Saturday, June 29, 2013

"The Tell," by Hester Kaplan

I was very taken with Hester Kaplan’s collection of short stories, “The Edge of Marriage,” which I wrote about here on 2/5/13. So I was happy to read that she had a new novel, “The Tell” (Harper Perennial, 2013). This is a rich, “thick” (to use the anthropological term) description of a marriage, a marriage that seems to be very good, but turns out to be vulnerable to danger, in this case in the form of an aging male former television star who moves in next door. Mira is an artist; Owen is a teacher. They are not terribly prosperous, but they are doing fine, living in the house she grew up in, and seem quite happy. When Wilton becomes their neighbor, he insinuates himself into their lives, although it isn’t clear what he wants beyond company, and sympathy about his estrangement from his adult daughter. Gradually he -- purposely or unconsciously -- precipitates a rift in their marriage, as Mira becomes drawn into his quest to win back the estranged daughter, and as she joins him on his frequent trips to a casino. It is unclear if there is a sexual element in Mira and Wilton’s relationship, but if there is, that is not the main issue in the rift. The main problem is the erosion of trust, the lack of honesty that enters Mira’s and Owen’s marriage. Wilton too has his demons, which he tries to address not only with gambling and with usurping Mira's time and attention, but with compulsively rewatching episodes of the old television show in which he starred; in a disturbing counterpoint, Mira too watches these episodes over and over, late at night as well.
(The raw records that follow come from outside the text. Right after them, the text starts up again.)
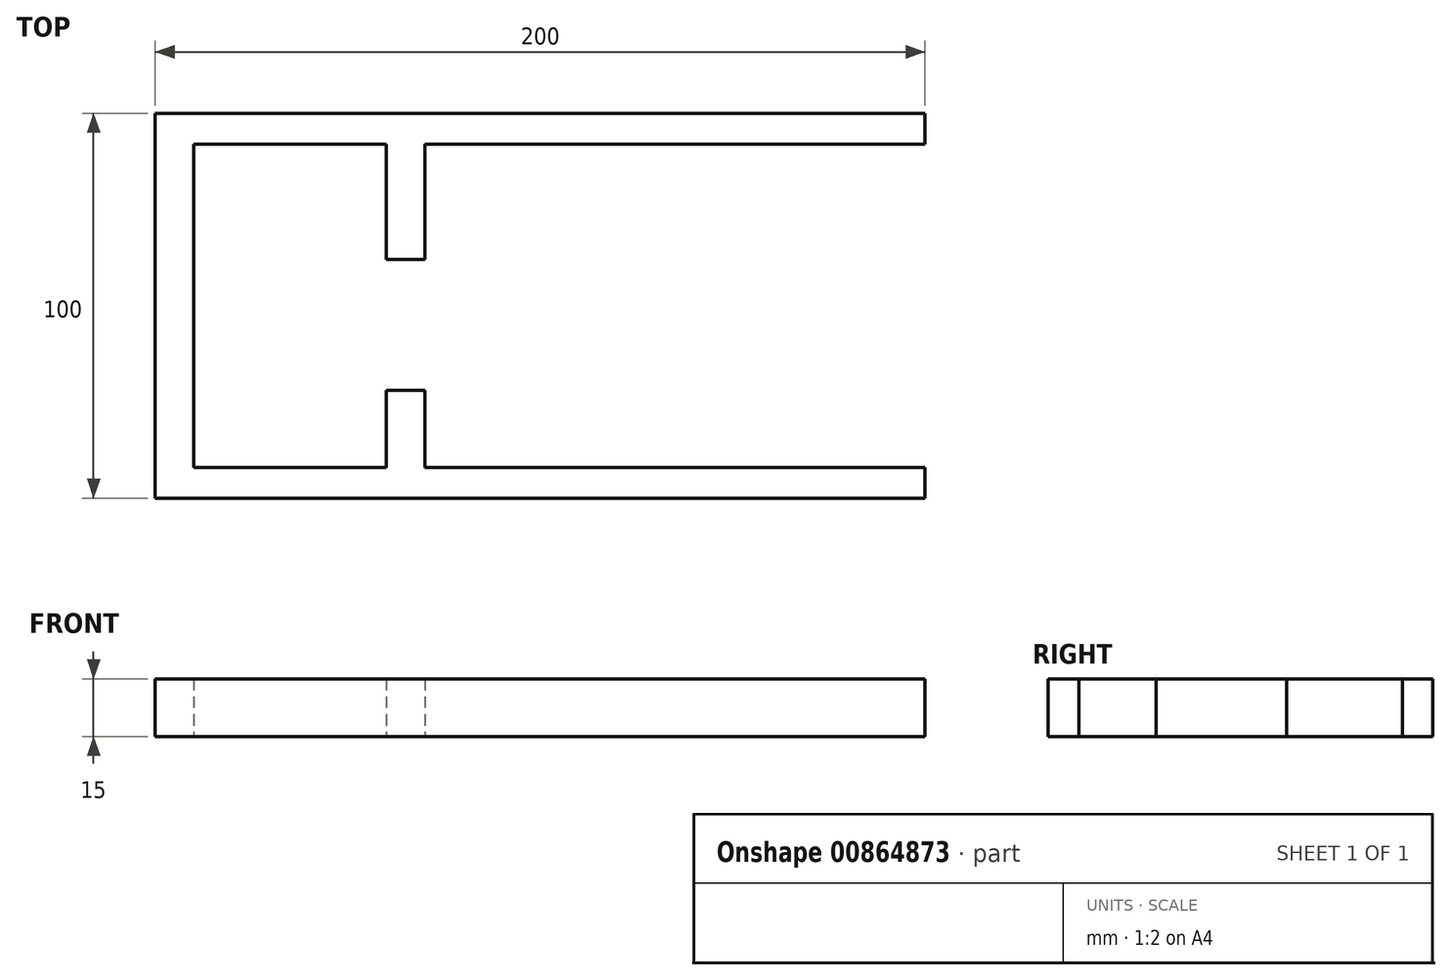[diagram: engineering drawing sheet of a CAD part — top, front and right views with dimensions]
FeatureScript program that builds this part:
annotation { "Feature Type Name" : "Feature", "Feature Type Description" : "" }
export const myFeature = defineFeature(function(context is Context, id is Id, definition is map)
    precondition{}
    {
        {
            var Q0;
            Q0=qCreatedBy(makeId("Top.planeOp"),FACE);
            var sketch = newSketch(context, id + "F0", { "sketchPlane" : qUnion([Q0])});
            skLineSegment(sketch, "E0.bottom", {"start": v(100, -50) * mm, "end": v(-100, -50) * mm});
            skLineSegment(sketch, "E0.top", {"start": v(100, 50) * mm, "end": v(-100, 50) * mm});
            skLineSegment(sketch, "E0.left", {"start": v(100, -50) * mm, "end": v(100, 50) * mm});
            skLineSegment(sketch, "E0.right", {"start": v(-100, -50) * mm, "end": v(-100, 50) * mm});
            skPoint(sketch, "E0.middle", {"position": v(0, 0) * mm});
            skLineSegment(sketch, "E1", {"start": v(100, 42) * mm, "end": v(-6.4, 42) * mm});
            skLineSegment(sketch, "E2", {"start": v(-6.4, 42) * mm, "end": v(-30, 42) * mm});
            skLineSegment(sketch, "E3", {"start": v(-30, 42) * mm, "end": v(-30, 12) * mm});
            skLineSegment(sketch, "E4", {"start": v(-30, 12) * mm, "end": v(-40, 12) * mm});
            skLineSegment(sketch, "E5", {"start": v(-40, 12) * mm, "end": v(-40, 42) * mm});
            skLineSegment(sketch, "E6", {"start": v(-40, 42) * mm, "end": v(-90, 42) * mm});
            skLineSegment(sketch, "E7", {"start": v(-90, 42) * mm, "end": v(-90, -42) * mm});
            skLineSegment(sketch, "E8", {"start": v(-90, -42) * mm, "end": v(-40, -42) * mm});
            skLineSegment(sketch, "E9", {"start": v(-40, -42) * mm, "end": v(-40, -22) * mm});
            skLineSegment(sketch, "E10", {"start": v(-40, -22) * mm, "end": v(-30, -22) * mm});
            skLineSegment(sketch, "E11", {"start": v(-30, -22) * mm, "end": v(-30, -42) * mm});
            skLineSegment(sketch, "E12", {"start": v(-30, -42) * mm, "end": v(100, -42) * mm});
            skSolve(sketch);
        }
        {
            var Q0;
            Q0=makeQuery(id+"F0.imprint","IMPRINT",FACE,{"disambiguationData":[TD([[makeQuery(id+"F0.imprint","IMPRINT",EDGE,{"derivedFrom":sQuery(id+"F0.wireOp",EDGE,"k69ZBPvS-VnOV-mxax-5bxI-EintjLL2CQrF.bottom")}),-1.0]])]});
            var Q1;
            Q1=makeQuery(id+"F0.imprint","IMPRINT",FACE,{"disambiguationData":[TD([[makeQuery(id+"F0.imprint","IMPRINT",EDGE,{"derivedFrom":sQuery(id+"F0.wireOp",EDGE,"E0.bottom")}),-1.0]])]});
            extrude(context, id + "F1", {"entities" : qUnion([Q0, Q1]), "depth" : 15 * mm, "offsetDistance" : 25 * mm});
        }
    });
Yet Kaplan does not make Wilton a pure villain; we see his sadness and we sympathize with him too. He had his moments in the bright light of fame, and now – although financially secure – he subsists emotionally on the recognition he occasionally receives from, say, a woman in the supermarket who excitedly remembers him and his television show, and perhaps asks for his autograph. There is a sad and unsettling tension between the initial seeming normality of the three main characters, and the increasing abnormality of their behavior and the way they live and relate to each other and to the world. Kaplan shows enormous insight into the motivations of her characters, although never over-explaining. She is a wonderful writer. I found the book powerful, but (and?) I was somewhat shaken by the story, itself a proof of the effectiveness of Kaplan’s writing.